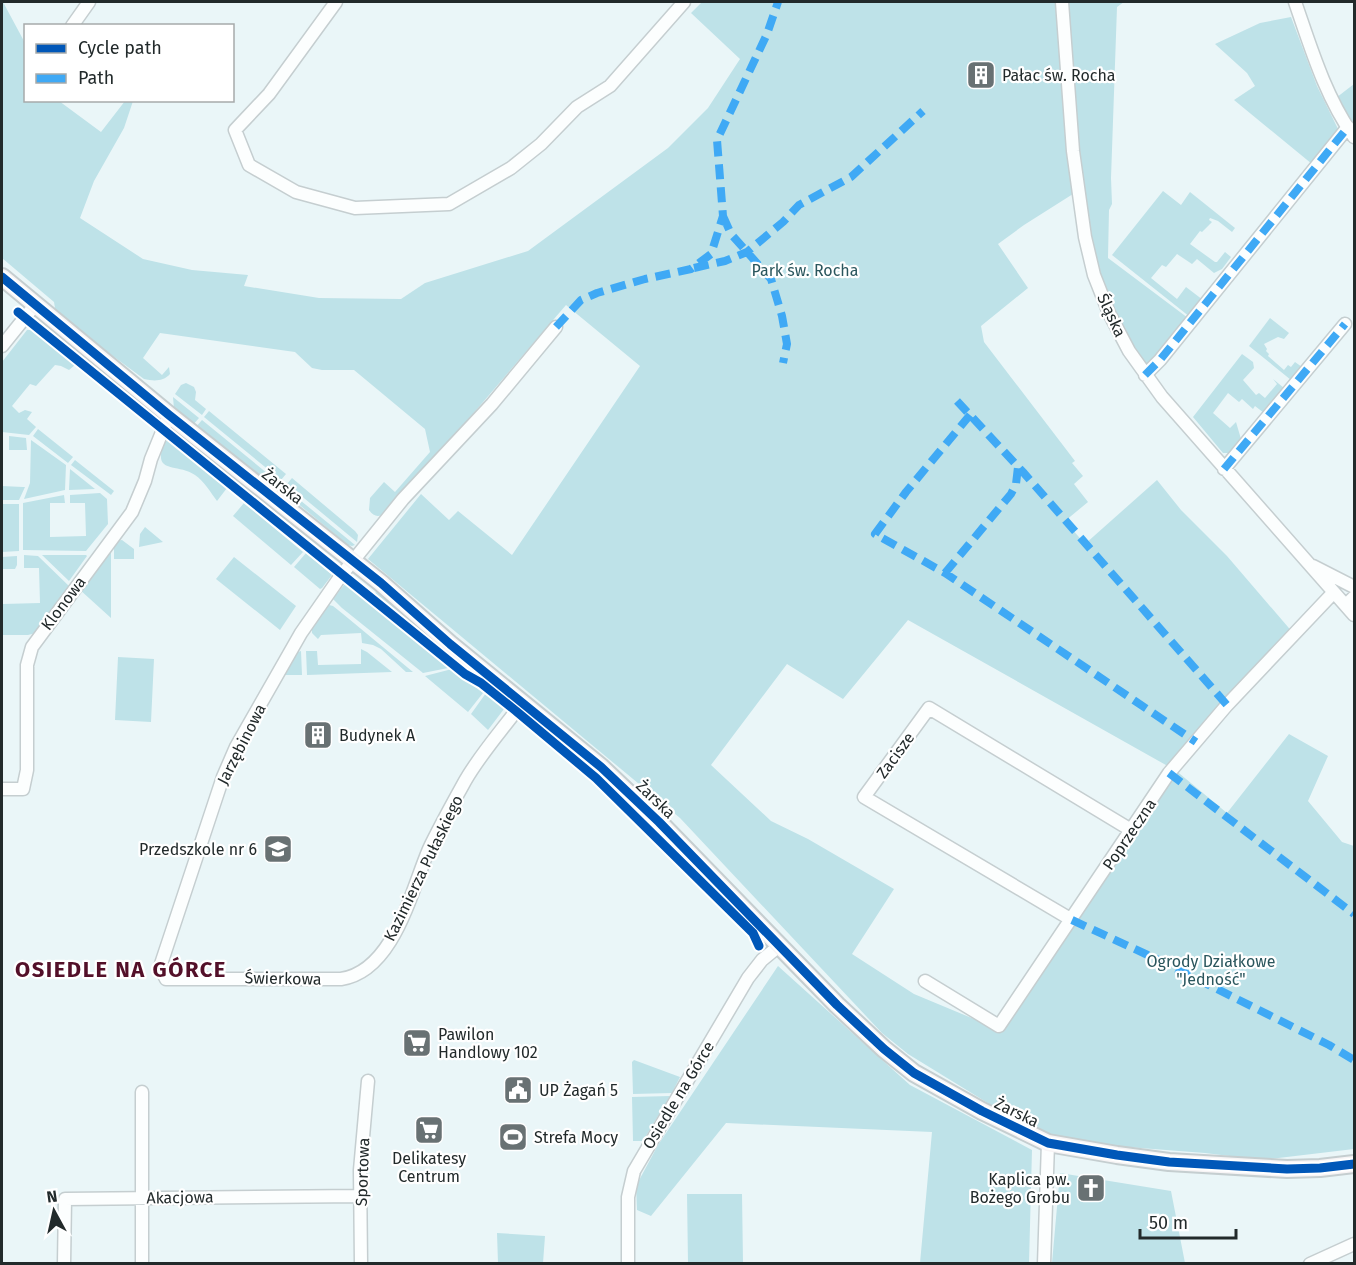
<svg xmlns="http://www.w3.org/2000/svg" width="1356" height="1265" font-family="'Fira Sans',sans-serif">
	<rect width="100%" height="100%" fill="#eaf6f8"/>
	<path fill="#bee2e8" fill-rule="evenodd" d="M2 2H3L25 43 26 100 59 101 101 132 125 101H133L124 128 94 181 80 218 143 259 192 270 248 275 244 286 319 298 401 299 425 283 528 251 668 148 708 108 740 59 691 13 702 2H1124L1117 7 1111 178 1112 204 1109 210 1108 258 1188 318 1146 366C1123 330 1102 289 1093 247 1088 227 1089 206 1084 187L1024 225 998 244 1028 288 981 326 984 342 1075 461 1072 463 1083 476 1074 484 1088 502 1065 521 1085 544 1157 480 1181 510 1227 556 1294 634 1174 769 1227 813 1289 734 1328 756 1308 801 1342 842 1354 846V1149L1262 1160 1205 1153 1062 1142 1009 1116 908 1054 882 1033 680 818 368 559 421 494 449 520 458 511 512 555 640 366 566 305 460 429 385 514C378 517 374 517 369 510L370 498 384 482 395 492 430 452 425 429 354 370H322L312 368 295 352 160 333 143 358 162 375 169 367 170 374C163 382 153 381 144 379L56 314 54 302 2 258ZM908 620 1173 769 998 1029 914 994 852 954 894 889 808 839 771 821 711 765 787 664 843 699Z
		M1291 17 1317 86 1338 129 1312 164 1234 100 1255 86 1247 73 1215 44 1260 23Z
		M1354 84V134L1332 101Z
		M1163 191 1181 205 1190 192 1235 228 1232 232 1218 221 1210 218 1209 220 1212 222 1202 232 1200 231 1190 244 1215 262H1217L1225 252 1231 257 1222 269 1214 273 1197 259 1192 264 1177 254 1166 267 1162 265 1151 278 1177 299 1186 287 1203 300 1190 317 1112 255Z
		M1270 318 1289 333 1284 339 1278 337 1264 344 1267 349 1266 351 1269 354 1268 356 1284 370 1288 365 1291 367 1295 362 1302 367 1291 380 1249 346Z
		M27 330H32L75 365 69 370 61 366 55 365 36 386 30 384 12 406 19 413 25 410 32 412 27 419 36 427 29 435 2 432V384L3 381 2 380V362Z
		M1242 354 1253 362 1254 368 1243 380 1256 395 1259 393 1265 398 1277 384 1273 379 1284 388 1264 413 1255 406 1253 409 1242 399 1239 402 1228 393 1213 413 1230 428 1236 422 1241 439 1229 453H1223L1193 417Z
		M186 383 194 387 196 392 195 400 206 409 202 415 175 394 181 385Z
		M173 397 199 418 192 426 174 409Z
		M209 411 286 474 281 480 204 417Z
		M202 420 355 545 352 546 348 545 279 488 216 446 195 428Z
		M38 429 73 457 68 463 33 436Z
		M9 436 26 438 27 450H9Z
		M166 438 227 488 217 501C211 493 204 481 195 475 175 462 150 476 166 438Z
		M31 440 66 465 65 490 24 499 30 483Z
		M75 460 114 491 111 495 71 465Z
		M70 469 95 489 69 490Z
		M292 478 355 531 358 535 357 542 287 484Z
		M2 486 23 487H25L19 500H2Z
		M100 493 107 499 108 524 86 551 23 550V503L64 495 65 503H50V537L86 536 85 503H70V495Z
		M244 503 303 552 291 565 233 516Z
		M2 504H19V551L2 552Z
		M145 527 163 542 139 547 140 534Z
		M122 540 134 549V559H114V543L116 541Z
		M111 547V618L79 589Z
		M306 553 332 575 322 588 320 589 294 567Z
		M24 555 38 556 70 587 36 633 28 635H2V557L17 556V565L15 569H3V604L40 603 39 568H24Z
		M42 555H86L87 556 69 581Z
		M234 557 296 606 280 630 216 579Z
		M347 581 453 667 423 673 342 608 333 599Z
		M376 592 453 656 455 663 373 597Z
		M329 605 333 606 343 614 413 672H406L381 649 373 645 362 643 361 633 321 635 318 639 312 633V629Z
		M361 649 367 652 392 672 307 675 306 651H317L318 665 361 664Z
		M301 651 302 675H282L295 653Z
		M118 657 154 659 151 722 115 720Z
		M452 669 483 693 468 712 425 676Z
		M486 693 504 709 488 730 471 714Z
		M778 966 910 1085 1032 1150 1029 1263H920L932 1132 726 1123 651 1216 637 1210 636 1186 658 1145Z
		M634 1060 680 1077 672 1093 633 1094 632 1062Z
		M670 1096 643 1141H633L632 1097Z
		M1060 1173 1171 1191 1185 1263H1052Z
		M687 1194H742L743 1263H688Z
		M497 1233 545 1236 543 1263H498Z"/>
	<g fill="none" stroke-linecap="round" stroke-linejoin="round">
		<g stroke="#c5ced0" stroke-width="15">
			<path id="street" d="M336 2 269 94 235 130 249 165 296 192 355 208 449 204 511 168 541 144 577 107 610 86 684 2
				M1062 2 1073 151 1085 237 1094 275 1109 313 1129 351 1162 397 1354 615
				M1295 2C1311 48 1325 96 1354 137
				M72 26 89 2
				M2 346 35 305
				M1145 375 1160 360 1348 127
				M1224 469 1345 324
				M1313 566 1354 587
				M1346 605 1354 597
				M522 703C503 729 481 753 465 781 453 803 440 826 429 849 411 891 394 971 341 979H166L160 967 223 777 236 747 301 633 340 577 403 499 492 404 556 327
				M2 789H23L27 770V665L32 647 132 512 145 481 151 459 169 415
				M1072 920 864 797 929 708 1131 830
				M925 981 999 1026 1169 773 1227 705 1334 592
				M142 1092V1264
				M64 1264 65 1199 360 1196
				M361 1264 360 1170 368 1081
				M628 1264V1197L634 1171 748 978 762 960 779 946
				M1044 1264 1048 1143
				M1310 1264 1354 1244"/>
		</g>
		<g stroke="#c5ced0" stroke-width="20">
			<path id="secondary" d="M2 277 169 415 381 583 450 644 601 767 659 822 837 1005 884 1049 914 1073 982 1111 1048 1143 1117 1155 1169 1162 1287 1169 1320 1168 1354 1164"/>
		</g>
		<use href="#street" stroke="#fcfefe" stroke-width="12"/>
		<use href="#secondary" stroke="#f7f4f5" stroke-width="16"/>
		<path stroke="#3fa9f5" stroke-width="8" stroke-dasharray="15 8" stroke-linecap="butt" d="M723 216 731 234 771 279 782 316 787 344 783 363
			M694 268 725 261 747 252 783 222 799 205 851 177 923 111
			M556 327 581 300 597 293 645 279 691 269 711 254 723 216 717 140 767 34 778 2
			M1145 375 1160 360 1348 127
			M957 401 1023 472 1227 705
			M970 415 906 492 875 534 945 573 1196 742
			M1224 469 1345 324
			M945 573 1011 494 1016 484 1018 467
			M1169 773 1354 914
			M1072 920 1165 963 1329 1045 1354 1060"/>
		<g stroke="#fff" stroke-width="13">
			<path id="cycleway" d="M2 277 169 415 381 583 450 644 601 767 659 822 837 1005 884 1049 914 1073 982 1111 1048 1143 1117 1155 1169 1162 1287 1169 1320 1168 1354 1164
				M18 312 465 674 481 683 516 711 596 778 753 933 759 946"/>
		</g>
		<use href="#cycleway" stroke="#0057b8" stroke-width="9"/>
	</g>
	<defs>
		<g id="building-square" transform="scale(1.5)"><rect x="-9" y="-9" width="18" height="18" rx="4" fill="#687173" stroke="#fff"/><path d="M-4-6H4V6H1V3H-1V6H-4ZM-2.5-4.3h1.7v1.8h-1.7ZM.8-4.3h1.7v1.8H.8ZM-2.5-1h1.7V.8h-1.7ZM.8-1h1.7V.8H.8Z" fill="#fff"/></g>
		<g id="school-square" transform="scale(1.5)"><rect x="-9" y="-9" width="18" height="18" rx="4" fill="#687173" stroke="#fff"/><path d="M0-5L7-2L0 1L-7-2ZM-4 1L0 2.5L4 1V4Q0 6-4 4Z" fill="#fff"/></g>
		<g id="supermarket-square" transform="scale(1.5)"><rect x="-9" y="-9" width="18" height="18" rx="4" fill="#687173" stroke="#fff"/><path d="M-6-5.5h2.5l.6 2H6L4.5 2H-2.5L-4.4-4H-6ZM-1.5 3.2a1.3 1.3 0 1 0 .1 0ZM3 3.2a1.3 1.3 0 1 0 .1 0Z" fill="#fff"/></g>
		<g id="civic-square" transform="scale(1.5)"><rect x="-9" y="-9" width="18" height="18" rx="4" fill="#687173" stroke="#fff"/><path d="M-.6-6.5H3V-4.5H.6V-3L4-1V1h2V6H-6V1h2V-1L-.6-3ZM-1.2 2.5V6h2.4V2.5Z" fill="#fff"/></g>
		<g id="stadium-square" transform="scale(1.5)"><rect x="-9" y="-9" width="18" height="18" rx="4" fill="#687173" stroke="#fff"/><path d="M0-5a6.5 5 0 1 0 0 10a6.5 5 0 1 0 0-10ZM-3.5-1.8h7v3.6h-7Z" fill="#fff"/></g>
		<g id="church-square" transform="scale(1.5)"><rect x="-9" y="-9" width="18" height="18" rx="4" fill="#687173" stroke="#fff"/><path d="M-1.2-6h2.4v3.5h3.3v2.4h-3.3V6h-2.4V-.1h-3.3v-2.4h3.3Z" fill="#fff"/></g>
	</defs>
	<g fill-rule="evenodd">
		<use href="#building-square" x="981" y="75"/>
		<use href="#building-square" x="318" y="735"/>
		<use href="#school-square" x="278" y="849"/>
		<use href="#supermarket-square" x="417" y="1043"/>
		<use href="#civic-square" x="518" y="1090"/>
		<use href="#supermarket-square" x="429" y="1130"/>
		<use href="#stadium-square" x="513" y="1137"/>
		<use href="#church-square" x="1091" y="1188"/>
	</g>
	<g text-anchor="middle" stroke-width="4.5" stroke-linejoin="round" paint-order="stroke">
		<g font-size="16" fill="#222a2b" stroke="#fff" text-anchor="start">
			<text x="1002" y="81">Pałac św. Rocha</text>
			<text x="339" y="741">Budynek A</text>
			<text x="257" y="855" text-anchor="end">Przedszkole nr 6</text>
			<text x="438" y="1040">Pawilon<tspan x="438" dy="18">Handlowy 102</tspan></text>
			<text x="539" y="1096">UP Żagań 5</text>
			<text x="534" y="1143">Strefa Mocy</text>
			<text x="429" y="1164" text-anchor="middle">Delikatesy<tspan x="429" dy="18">Centrum</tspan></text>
			<text x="1070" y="1185" text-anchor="end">Kaplica pw.<tspan x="1070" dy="18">Bożego Grobu</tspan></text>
		</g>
		<g font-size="16" fill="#2a565d" stroke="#fff">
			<text x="805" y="276">Park św. Rocha</text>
			<text x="1211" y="967">Ogrody Działkowe<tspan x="1211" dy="18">"Jedność"</tspan></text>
		</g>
		<g font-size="16" fill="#222a2b" stroke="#fff">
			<text transform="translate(1112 315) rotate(65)" y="6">Śląska</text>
			<text transform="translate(283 486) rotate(38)" y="6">Żarska</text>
			<text transform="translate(63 603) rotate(-53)" y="6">Klonowa</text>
			<text transform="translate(241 744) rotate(-63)" y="6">Jarzębinowa</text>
			<text transform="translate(895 755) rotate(-54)" y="6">Zacisze</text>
			<text transform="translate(656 799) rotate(44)" y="6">Żarska</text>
			<text transform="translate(1129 834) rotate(-56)" y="6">Poprzeczna</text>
			<text transform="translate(423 868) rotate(-64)" y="6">Kazimierza Pułaskiego</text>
			<text transform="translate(283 978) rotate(1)" y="6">Świerkowa</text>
			<text transform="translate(678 1095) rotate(-59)" y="6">Osiedle na Górce</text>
			<text transform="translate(1017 1112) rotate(26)" y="6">Żarska</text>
			<text transform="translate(362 1172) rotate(-88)" y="6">Sportowa</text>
			<text transform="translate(180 1197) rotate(-1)" y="6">Akacjowa</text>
		</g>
		<g font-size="22" font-weight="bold" letter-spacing="1.5" fill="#531029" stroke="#fff">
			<text x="121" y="977">OSIEDLE NA GÓRCE</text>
		</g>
	</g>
	<rect width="1356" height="1265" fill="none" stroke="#222a2b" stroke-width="6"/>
	<rect x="24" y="24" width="210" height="78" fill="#ffffff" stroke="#a7aaaa" stroke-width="1.5"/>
	<rect x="36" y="44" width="30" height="9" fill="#0057b8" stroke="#a7aaaa" stroke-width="1.5"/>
	<text x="78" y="54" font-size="18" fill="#222a2b">Cycle path</text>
	<rect x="36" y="74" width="30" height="9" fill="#3fa9f5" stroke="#a7aaaa" stroke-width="1.5"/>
	<text x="78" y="84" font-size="18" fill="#222a2b">Path</text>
	<g transform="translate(54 1211) rotate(352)" stroke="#ffffff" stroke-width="4.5" paint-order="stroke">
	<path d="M0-4.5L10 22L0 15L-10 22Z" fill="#222a2b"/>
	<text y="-9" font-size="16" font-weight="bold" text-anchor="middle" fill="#222a2b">N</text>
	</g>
	<path d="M1140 1229v9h96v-9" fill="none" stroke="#222a2b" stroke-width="3"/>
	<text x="1149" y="1229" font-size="18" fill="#222a2b" stroke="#ffffff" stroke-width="4.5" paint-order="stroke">50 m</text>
</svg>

=== WORK TASK ===
Single out each line of the records above with the string "linejoin" in it, and copy it.

=== PROBLEM SOLUTION ===
	<g fill="none" stroke-linecap="round" stroke-linejoin="round">
	<g text-anchor="middle" stroke-width="4.5" stroke-linejoin="round" paint-order="stroke">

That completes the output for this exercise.